YOUR TASK
All of the data below should be written out again exactly.

*** Opening INFORMATION ***

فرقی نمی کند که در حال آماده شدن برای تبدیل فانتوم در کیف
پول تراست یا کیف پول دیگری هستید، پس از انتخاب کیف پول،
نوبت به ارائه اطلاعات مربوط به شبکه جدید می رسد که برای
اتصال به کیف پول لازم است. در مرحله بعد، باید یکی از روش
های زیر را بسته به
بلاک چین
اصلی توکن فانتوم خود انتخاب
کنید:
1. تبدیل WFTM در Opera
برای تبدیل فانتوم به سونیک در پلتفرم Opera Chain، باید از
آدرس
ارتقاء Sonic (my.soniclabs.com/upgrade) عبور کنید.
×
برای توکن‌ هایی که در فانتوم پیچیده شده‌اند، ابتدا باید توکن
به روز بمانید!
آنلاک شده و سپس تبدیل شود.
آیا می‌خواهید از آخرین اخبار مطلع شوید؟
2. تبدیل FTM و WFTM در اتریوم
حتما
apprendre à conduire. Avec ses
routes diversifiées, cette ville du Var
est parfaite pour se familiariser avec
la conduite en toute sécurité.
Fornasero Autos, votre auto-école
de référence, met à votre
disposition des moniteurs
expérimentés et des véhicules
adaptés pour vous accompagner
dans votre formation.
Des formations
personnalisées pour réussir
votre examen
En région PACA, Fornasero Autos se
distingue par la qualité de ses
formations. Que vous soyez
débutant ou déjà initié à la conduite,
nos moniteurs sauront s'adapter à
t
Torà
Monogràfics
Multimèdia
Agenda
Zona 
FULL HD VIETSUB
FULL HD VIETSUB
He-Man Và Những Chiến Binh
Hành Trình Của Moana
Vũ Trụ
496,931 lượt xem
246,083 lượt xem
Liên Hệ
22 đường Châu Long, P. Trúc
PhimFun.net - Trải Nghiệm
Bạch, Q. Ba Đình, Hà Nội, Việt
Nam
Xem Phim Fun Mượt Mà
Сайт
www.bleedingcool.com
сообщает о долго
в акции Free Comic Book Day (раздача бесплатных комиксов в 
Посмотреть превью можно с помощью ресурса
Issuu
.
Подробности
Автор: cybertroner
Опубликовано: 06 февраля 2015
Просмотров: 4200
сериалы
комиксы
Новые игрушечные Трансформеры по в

*** Closing INFORMATION ***

ANSWER SPACE
فرقی نمی کند که در حال آماده شدن برای تبدیل فانتوم در کیف
پول تراست یا کیف پول دیگری هستید، پس از انتخاب کیف پول،
نوبت به ارائه اطلاعات مربوط به شبکه جدید می رسد که برای
اتصال به کیف پول لازم است. در مرحله بعد، باید یکی از روش
های زیر را بسته به
بلاک چین
اصلی توکن فانتوم خود انتخاب
کنید:
1. تبدیل WFTM در Opera
برای تبدیل فانتوم به سونیک در پلتفرم Opera Chain، باید از
آدرس
ارتقاء Sonic (my.soniclabs.com/upgrade) عبور کنید.
×
برای توکن‌ هایی که در فانتوم پیچیده شده‌اند، ابتدا باید توکن
به روز بمانید!
آنلاک شده و سپس تبدیل شود.
آیا می‌خواهید از آخرین اخبار مطلع شوید؟
2. تبدیل FTM و WFTM در اتریوم
حتما
apprendre à conduire. Avec ses
routes diversifiées, cette ville du Var
est parfaite pour se familiariser avec
la conduite en toute sécurité.
Fornasero Autos, votre auto-école
de référence, met à votre
disposition des moniteurs
expérimentés et des véhicules
adaptés pour vous accompagner
dans votre formation.
Des formations
personnalisées pour réussir
votre examen
En région PACA, Fornasero Autos se
distingue par la qualité de ses
formations. Que vous soyez
débutant ou déjà initié à la conduite,
nos moniteurs sauront s'adapter à
t
Torà
Monogràfics
Multimèdia
Agenda
Zona 
FULL HD VIETSUB
FULL HD VIETSUB
He-Man Và Những Chiến Binh
Hành Trình Của Moana
Vũ Trụ
496,931 lượt xem
246,083 lượt xem
Liên Hệ
22 đường Châu Long, P. Trúc
PhimFun.net - Trải Nghiệm
Bạch, Q. Ba Đình, Hà Nội, Việt
Nam
Xem Phim Fun Mượt Mà
Сайт
www.bleedingcool.com
сообщает о долго
в акции Free Comic Book Day (раздача бесплатных комиксов в 
Посмотреть превью можно с помощью ресурса
Issuu
.
Подробности
Автор: cybertroner
Опубликовано: 06 февраля 2015
Просмотров: 4200
сериалы
комиксы
Новые игрушечные Трансформеры по в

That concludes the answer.